President Donald Trump should have been ready as he met with India’s prime minister, an unabashed hugger.
Smiling widely at a news conference Monday during a visit to Washington, Prime Minister Narendra Modi met the president’s outstretched arm not as an invitation for a handshake, but as a pull toward an embrace. Then he did it again in the White House Rose Garden. Then once more before leaving.
Trump appeared stiff and uncomfortable with the first hug, smiling thinly and patting Modi on the back a couple of times. But it was the same folksy, effusive greeting Modi has used with Trump’s predecessor, Barack Obama, and a host of foreign dignitaries and celebrities, from former French President Francois Hollande, Russian President Vladimir Putin and Japanese Prime Minister Shinzo Abe to Facebook CEO Mark Zuckerberg and Hollywood’s Hugh Jackman.
“Modi doesn’t hug just anyone,” said political scientist Sreeram Chaulia, Dean of the Jindal School of International Affairs in New Delhi. “If you look at the list of people he’s hugged, these are people who matter for India’s interest.”
Leaders and celebrities should be prepared for Modi’s embrace by now, but they often aren’t - sometimes nearly getting knocked off balance. Much like Trump’s own see-saw style of shaking hands, analysts said the Modi hug has become a signature move, and is meant to be physical.
“Modi believes that trust can only be built through personal rapport and friendship, which includes positive body language and physical closeness with his counterparts,” Chaulia said. “He may have been trying to maintain the bromance that he had with Obama.”
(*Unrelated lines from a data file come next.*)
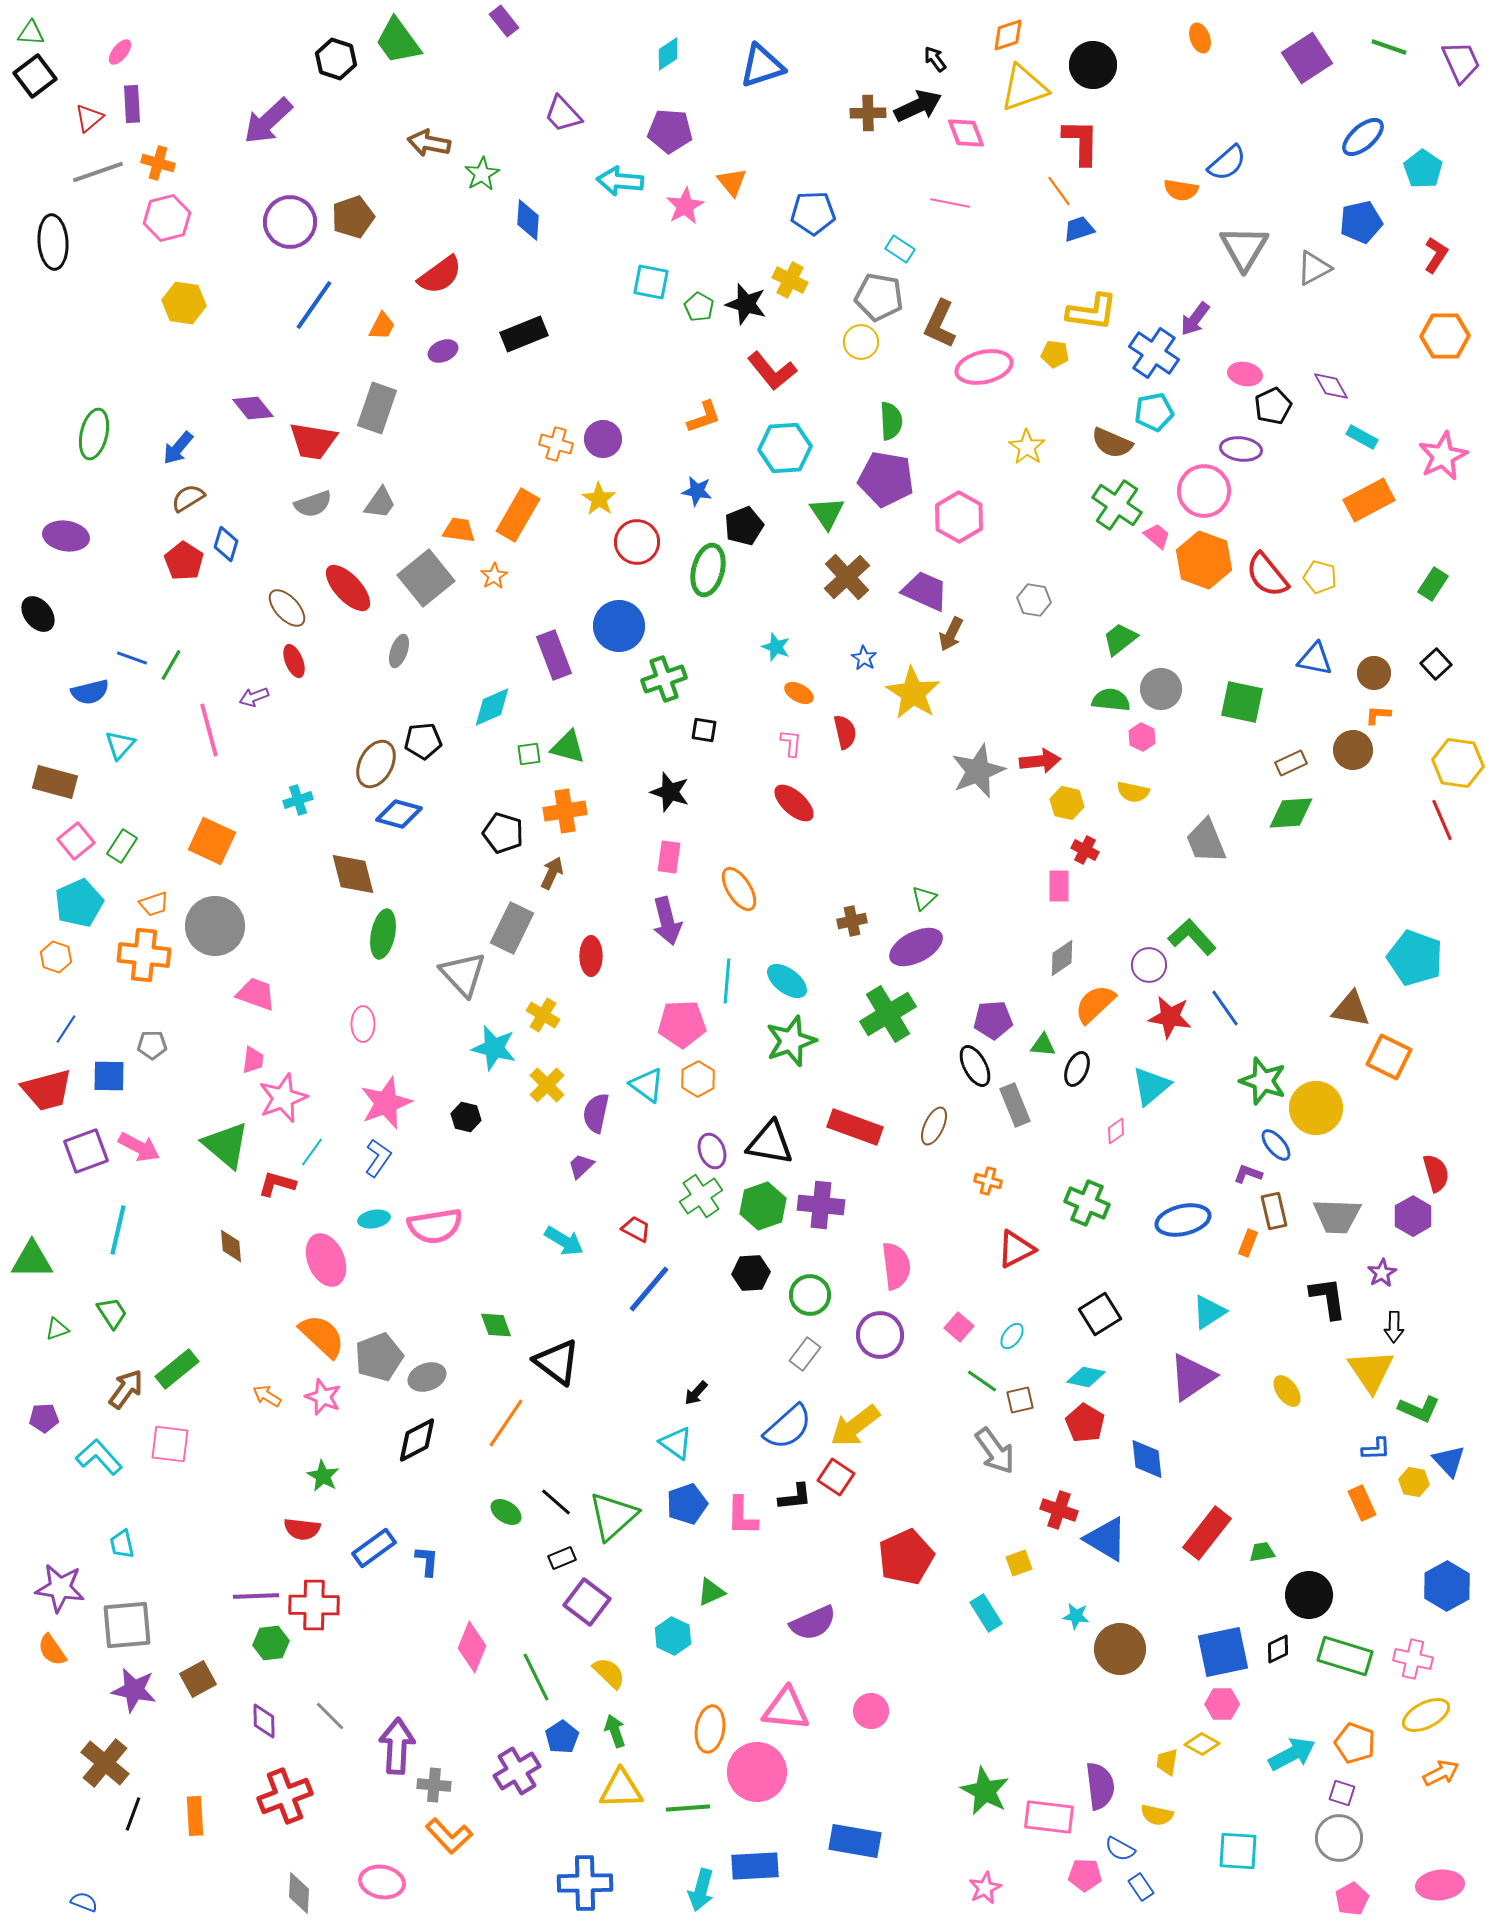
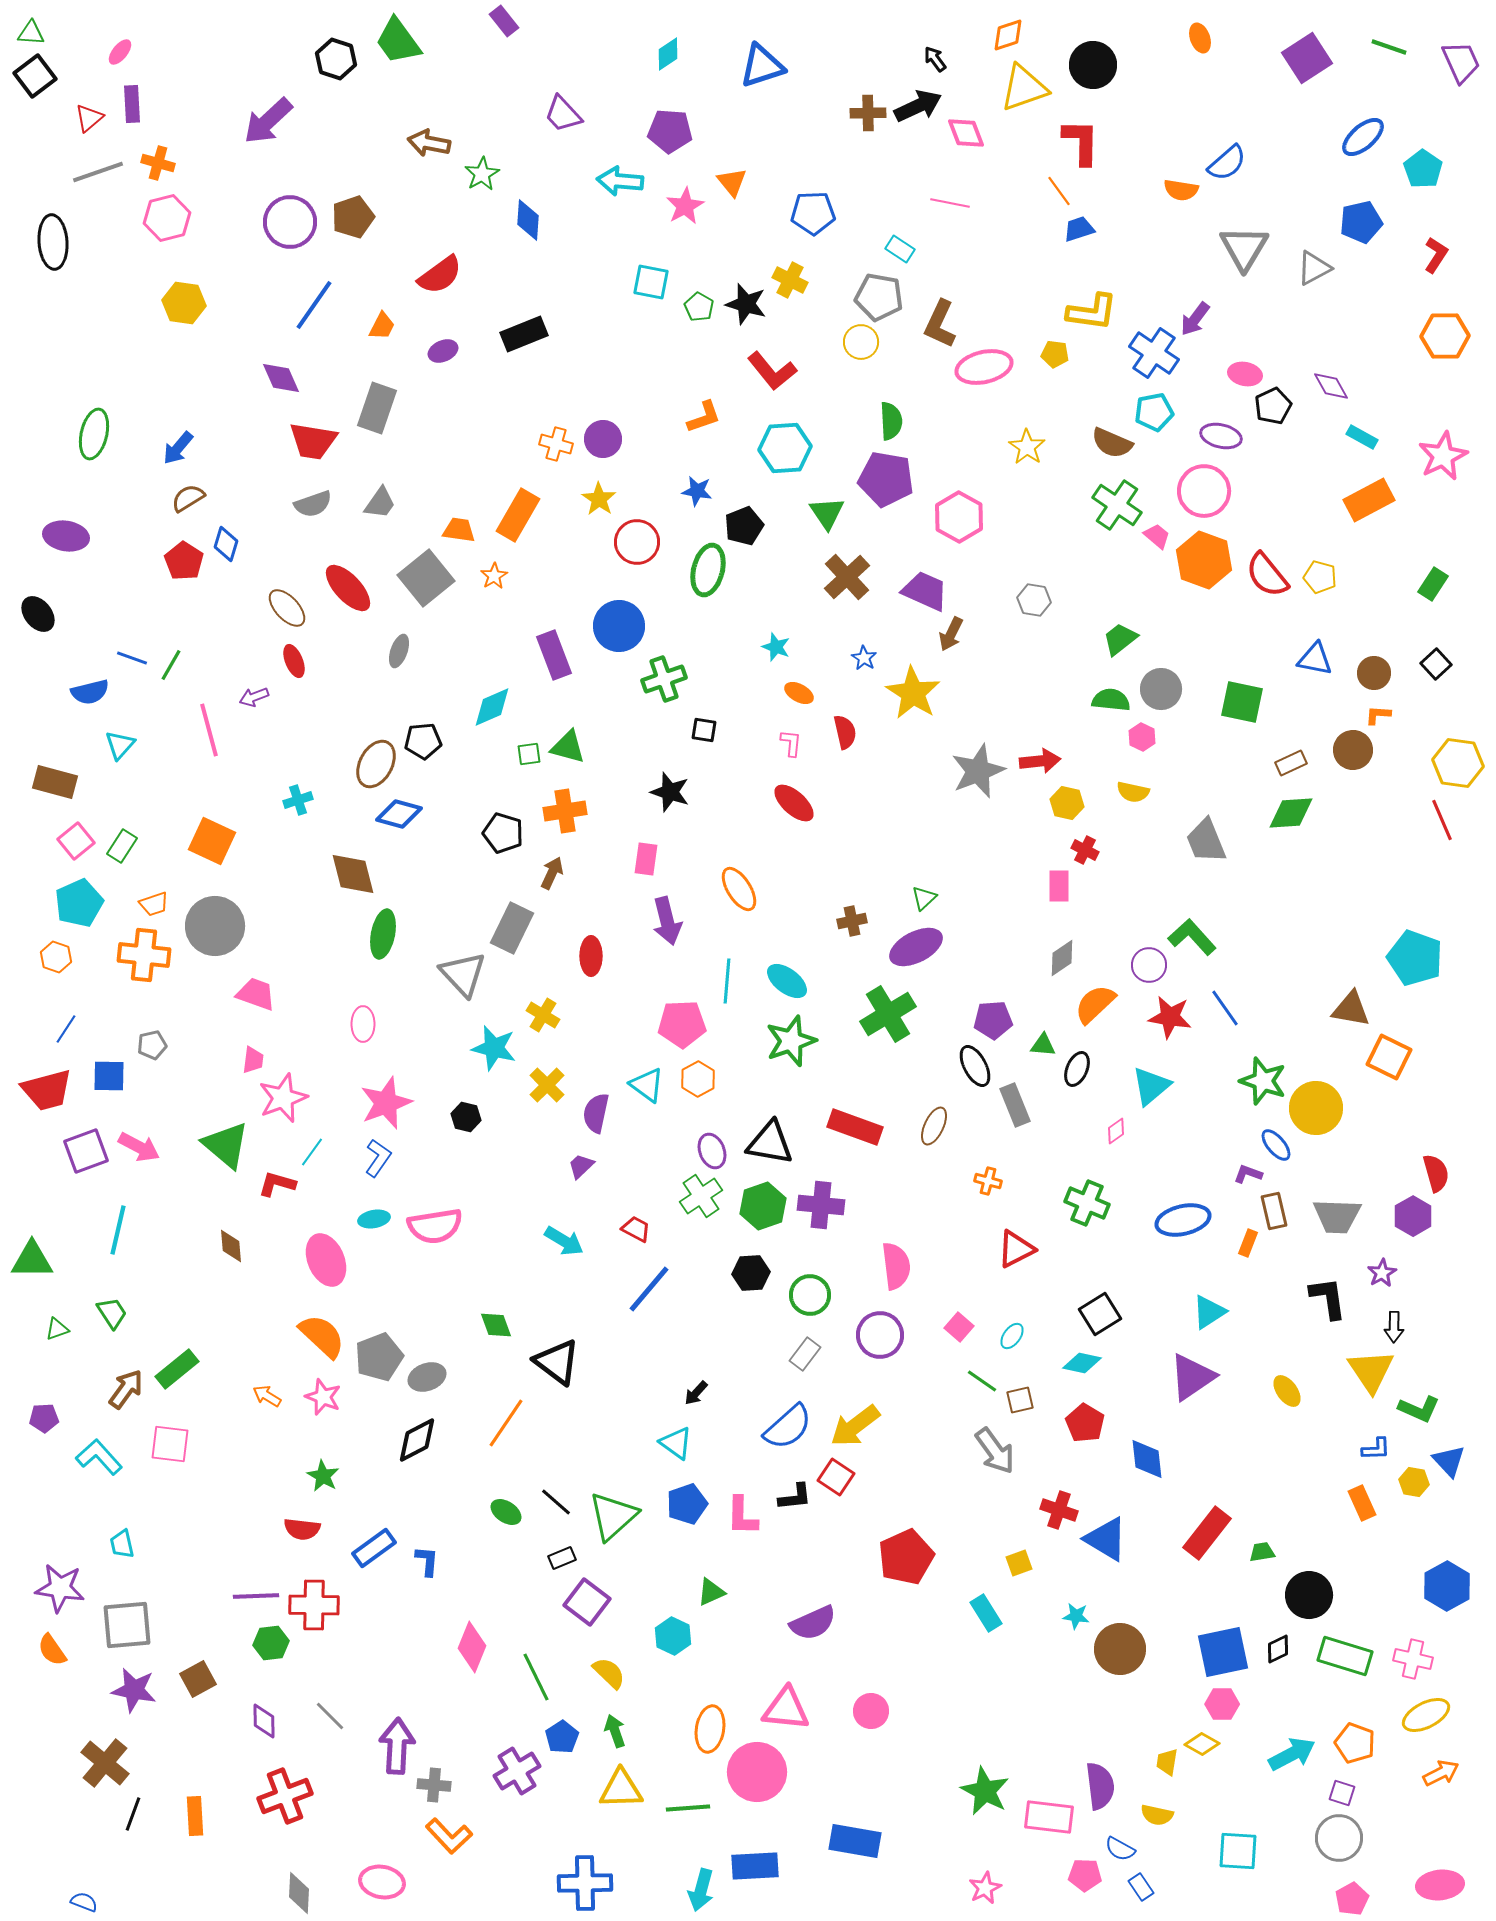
purple diamond at (253, 408): moved 28 px right, 30 px up; rotated 15 degrees clockwise
purple ellipse at (1241, 449): moved 20 px left, 13 px up; rotated 6 degrees clockwise
pink rectangle at (669, 857): moved 23 px left, 2 px down
gray pentagon at (152, 1045): rotated 12 degrees counterclockwise
cyan diamond at (1086, 1377): moved 4 px left, 14 px up
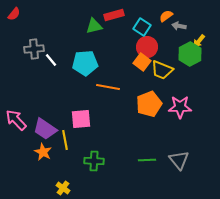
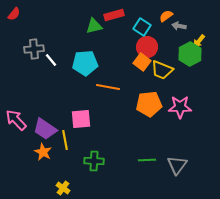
orange pentagon: rotated 15 degrees clockwise
gray triangle: moved 2 px left, 5 px down; rotated 15 degrees clockwise
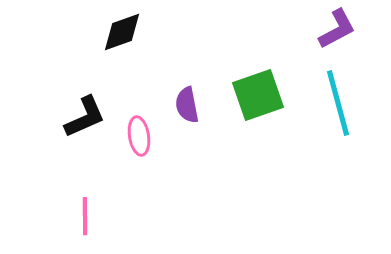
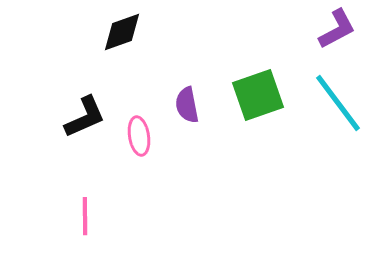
cyan line: rotated 22 degrees counterclockwise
There also may have been an element of relief in Modi’s hugs of Trump, launched at the end of a two-day visit described as “cordial” by Indian aides. “Some people were worried about the outcome ... in view of an unpredictable Trump,” retired Indian diplomat Rajeev Dogra said. “But he has gone out of his way to reach out to India.”
The fact that first lady Melania Trump was on hand, even though Modi was traveling without his wife, “was an important signal for India,” Dogra said. Indian strategic affairs experts hailed Modi’s visit with Trump as a success, but cautioned that much would depend on how words were translated into action on trade and even terrorism.
“To all appearances, the chemistry seems to have been quite good between Trump and Modi,” said Rana Banerji, a retired intelligence officer in New Delhi. “At least President Trump did not do anything very unpredictable or seemingly unpalatable to the Indian side, though one doesn’t know what subsequently would emerge.”
It was only on the second day of Modi’s trip that he swooped in for his bear hugs. As the two gave a joint statement in the White House Rose Garden, Modi wrapped his arms around Trump’s midsection. The much shorter Modi, after giving his own remarks, hugged Trump a second time, placing his head close to the president’s shoulder in video that quickly spread on social media.
A third embrace
Trump treated Modi to dinner at the White House on Monday night and shared a laugh when he pointed to their social media dominance. Trump’s @realdonaldtrump Twitter handle has 32.8 million followers, while Modi’s Twitter game draws more than 31 million.
Trump also announced that daughter Ivanka Trump had accepted an invitation to visit India this fall. The president has business partners in India, where he has more than a dozen active deals, including a Trump-branded luxury apartment complex being built in the western city of Pune, near Mumbai.
Modi offered yet a third, public embrace as he departed the White House, resting his head first near Trump’s left shoulder, then near his right. By then Trump appeared to be ready, and welcomed the parting gesture by patting Modi kindly on the back.